(Lens and sensor metadata)
%%

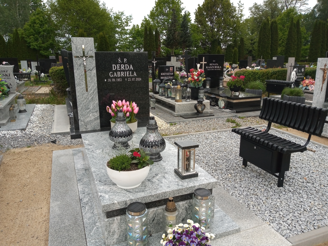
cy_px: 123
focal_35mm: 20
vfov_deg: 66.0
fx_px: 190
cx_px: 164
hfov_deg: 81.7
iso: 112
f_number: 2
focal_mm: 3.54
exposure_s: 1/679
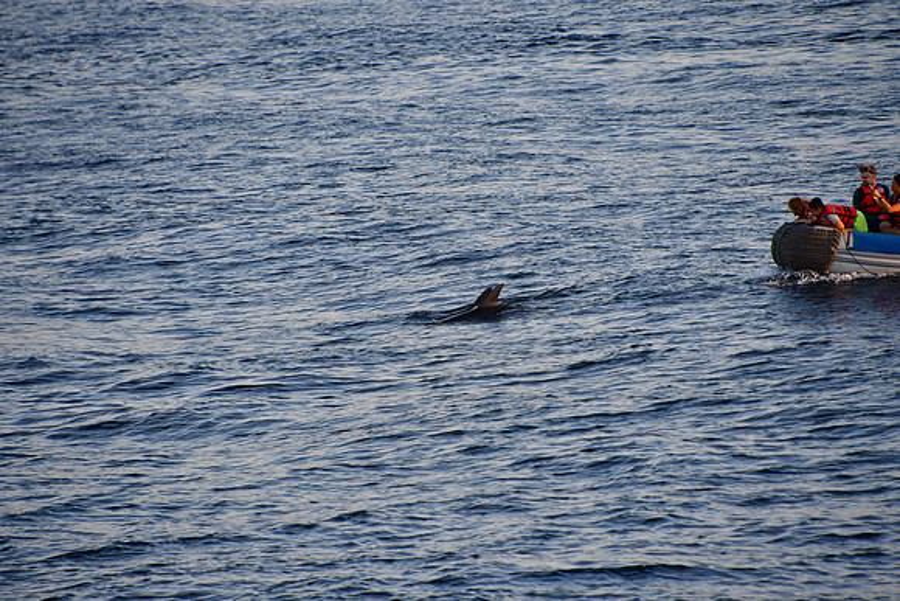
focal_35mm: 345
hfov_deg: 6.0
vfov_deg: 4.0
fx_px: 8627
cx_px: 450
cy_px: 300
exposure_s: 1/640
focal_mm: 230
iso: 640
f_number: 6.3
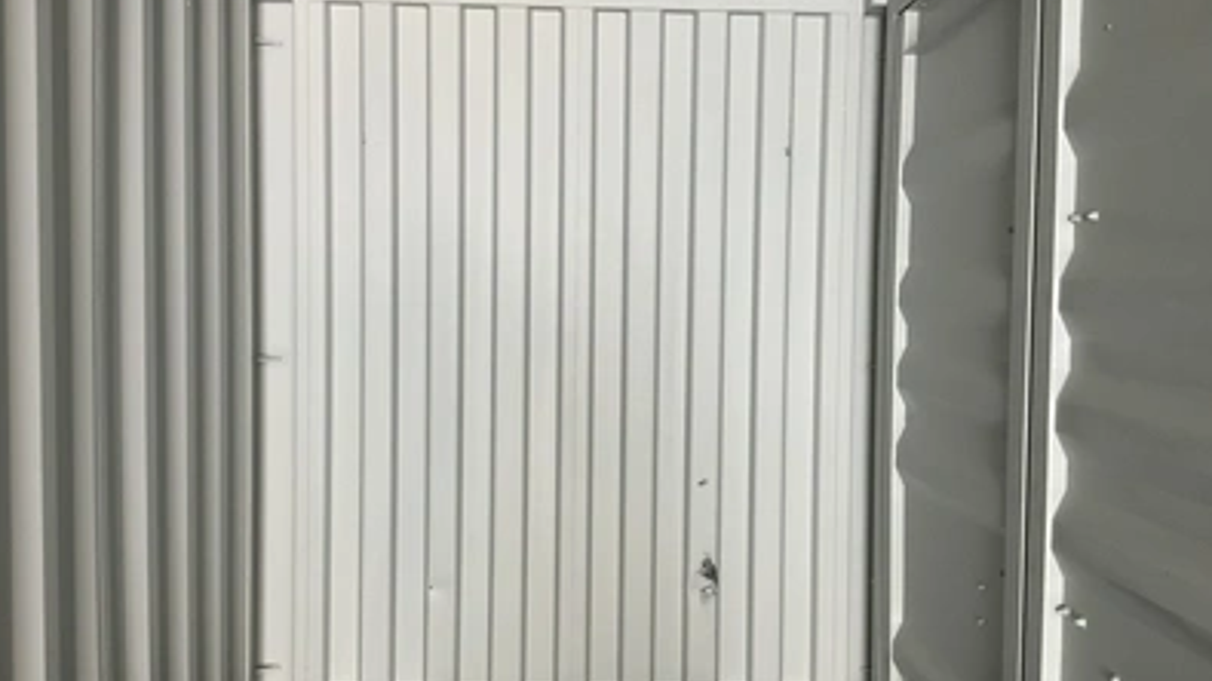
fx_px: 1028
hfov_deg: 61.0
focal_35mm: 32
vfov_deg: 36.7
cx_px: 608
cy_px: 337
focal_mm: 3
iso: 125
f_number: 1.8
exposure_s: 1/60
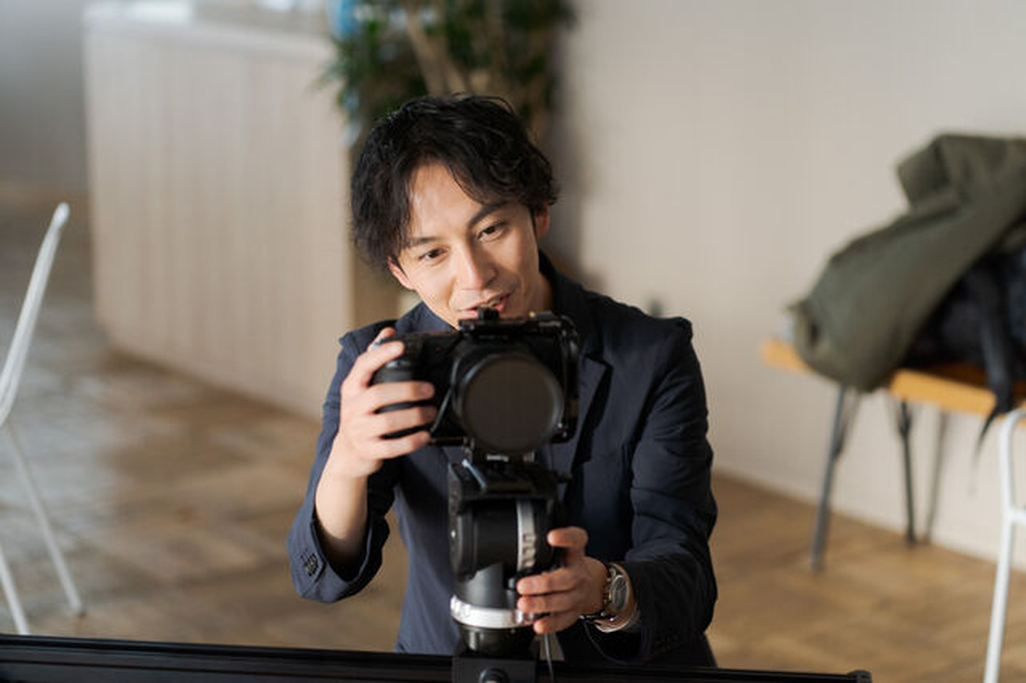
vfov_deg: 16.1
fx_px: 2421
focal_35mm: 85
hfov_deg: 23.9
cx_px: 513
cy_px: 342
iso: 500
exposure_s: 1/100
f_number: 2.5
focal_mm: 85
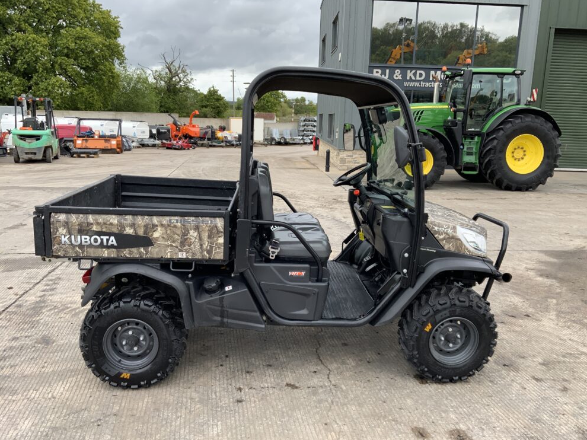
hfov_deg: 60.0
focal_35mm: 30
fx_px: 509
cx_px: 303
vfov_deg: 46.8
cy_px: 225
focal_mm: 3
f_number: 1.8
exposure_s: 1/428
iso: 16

%%

What is needed is an exact transcription of the lines from the one containing "exposure_s: 1/100" through the last line of the records above, both included, with no pictures.

→ WRITTEN ANSWER
exposure_s: 1/100
f_number: 2.5
focal_mm: 85
hfov_deg: 60.0
focal_35mm: 30
fx_px: 509
cx_px: 303
vfov_deg: 46.8
cy_px: 225
focal_mm: 3
f_number: 1.8
exposure_s: 1/428
iso: 16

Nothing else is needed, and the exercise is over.